NIH Provides Access To De-Identified Data To Help Down Syndrome Research
By Christine Kern, contributing writer
DS-Connect allows access to data for clinical research.
The National Institutes on Health has launched a sub-site of its DS-Connect, creating a web portal for approved professionals allowing them access to de-identified patient data from its Down Syndrome Registry. This information will be used in clinical studies or for recruiting patients to generate new research.
The NIH’s effort with Down Syndrome is intended to increase understanding of the disease and how to treat accompanying health problems including the risk of autism, issues with hormones and glands, hearing loss, vision problems, and heart abnormalities, officials said.
“The new registry provides an important resource to individuals with Down syndrome and their families,” said Yvonne T. Maddox, former deputy director of the NIH’s Eunice Kennedy Shriver National Institute of Child Health and Human Development (NICHD), which is funding the registry. “The registry links those seeking volunteers for their research studies with those who most stand to benefit from the research.”
DS-Connect makes de-identified data collected by the registry available to researchers interested in Down syndrome through the Professional Portal. Professionals can access the information to develop research projects and recruit for clinical trials, and the de-identification of data protects the privacy of the registry participants.
Examples of uses of the data from the registry include:
- recognize the health characteristics of those living with Down syndrome
- identify medical needs among those living with Down syndrome
- determine study feasibility and plan for clinical trials and research studies
- assist with recruitment for studies and surveys
- use the registry to post study notices
The registry has established three “levels of access” to reflect the differing needs of professional users.
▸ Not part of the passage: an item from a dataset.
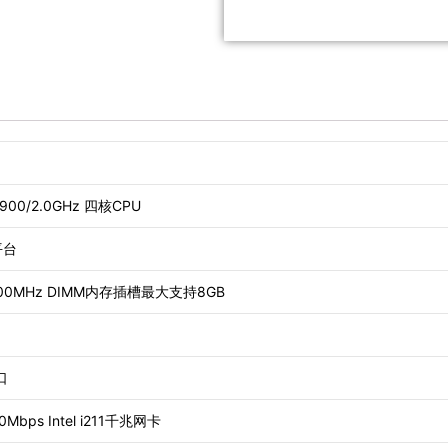
J1900/2.0GHz 四核CPU
C平台
/1600MHz DIMM内存插槽最大支持8GB
口
0Mbps Intel i211千兆网卡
Depending on the level of access, researchers can view a participant’s health history, including symptoms, diagnoses and other medical information; perform customized searches of the data; propose new survey questions; or identify a pool of patients for clinical trials.
The NIH initiative is the latest in a series of government efforts to open de-identified data sets to research projects, Both the FDA and CMS have undertaken similar efforts.
DS-Connect was launched in September 2013, with input from the Down Syndrome Consortium, a public-private partnership established to foster the exchange of information on Down syndrome research.